● **INSTRUCTIONS TO FOLLOW**
Reproduce word for word the part of the VideoToolbox decoder thread that begins at the words "I checked and" and stops after "back to functionality?".

● **SOURCE PASSAGE**
We have a catch all case.

Seems to me that all that's needed is to no longer ignore the error when a frame is dropped, or handle that error type.

everything else will false into place through the normal error handling

Flags: needinfo?(jyavenard)

(In reply to Byron Campen [:bwc] from comment #6)

This seems to happen immediately after we get a PlatformCallback with status == -8969. We currently treat this (and any other status besides noErr) as an error on a given frame, and keep trying to use the decoder, but maybe an error status means we need to stop using the decoder entirely?

Want to handle the ability to recreate decoders several times after an error like the MediaFormatReader does.

this shouldn't be done in the MediaChangeMonitor but in the WebrtcMediaDataDecoderCodec.cpp code.

It would be surprising if you couldn't continue to use the existing VT decoder however, a reset (a call to Flush()) is likely all is needed to do so.

(In reply to Jean-Yves Avenard [:jya] from comment #16)

(In reply to Byron Campen [:bwc] from comment #6)

This seems to happen immediately after we get a PlatformCallback with status == -8969. We currently treat this (and any other status besides noErr) as an error on a given frame, and keep trying to use the decoder, but maybe an error status means we need to stop using the decoder entirely?

Want to handle the ability to recreate decoders several times after an error like the MediaFormatReader does.

this shouldn't be done in the MediaChangeMonitor but in the WebrtcMediaDataDecoderCodec.cpp code.

It would be surprising if you couldn't continue to use the existing VT decoder however, a reset (a call to Flush()) is likely all is needed to do so.

After this error happens PlatformCallback is never called again. It is possible VTDecompressionSessionWaitForAsynchronousFrames will cause those callbacks to resume, so I can try it.

(In reply to Byron Campen [:bwc] from comment #17)

(In reply to Jean-Yves Avenard [:jya] from comment #16)

(In reply to Byron Campen [:bwc] from comment #6)

This seems to happen immediately after we get a PlatformCallback with status == -8969. We currently treat this (and any other status besides noErr) as an error on a given frame, and keep trying to use the decoder, but maybe an error status means we need to stop using the decoder entirely?

Want to handle the ability to recreate decoders several times after an error like the MediaFormatReader does.

this shouldn't be done in the MediaChangeMonitor but in the WebrtcMediaDataDecoderCodec.cpp code.

It would be surprising if you couldn't continue to use the existing VT decoder however, a reset (a call to Flush()) is likely all is needed to do so.

After this error happens PlatformCallback is never called again. It is possible VTDecompressionSessionWaitForAsynchronousFrames will cause those callbacks to resume, so I can try it.

I checked and a flush doesn't repair the VideoToolbox decoder. Is there anything else we could try to return the VideoToolbox decoder back to functionality?

● **DATA**

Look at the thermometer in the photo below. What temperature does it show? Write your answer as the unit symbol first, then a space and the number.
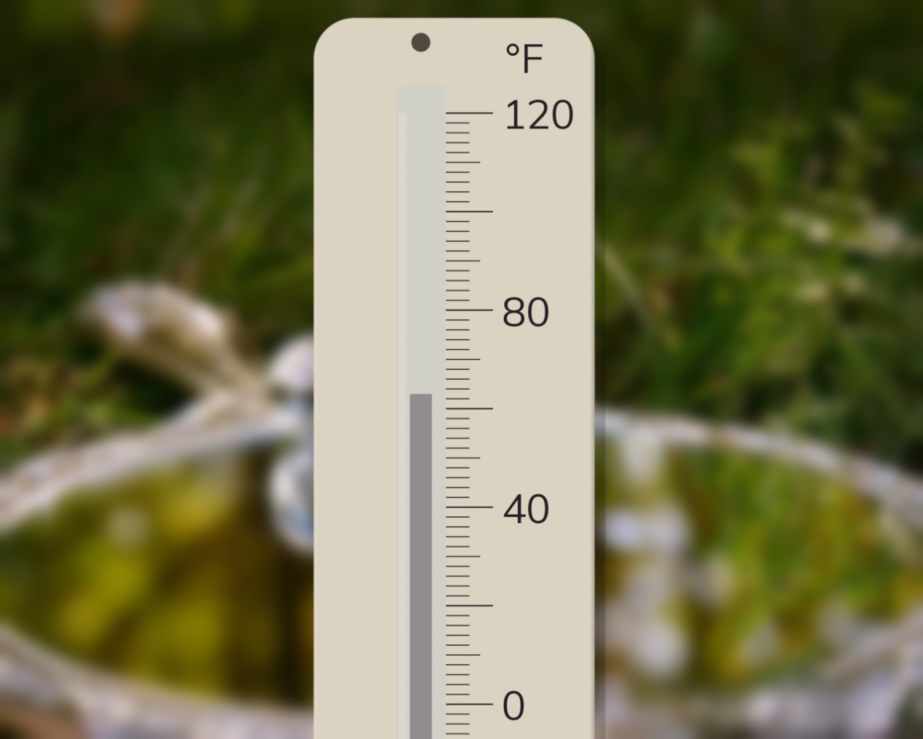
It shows °F 63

● **REPLY TO THE EXERCISE**
I checked and a flush doesn't repair the VideoToolbox decoder. Is there anything else we could try to return the VideoToolbox decoder back to functionality?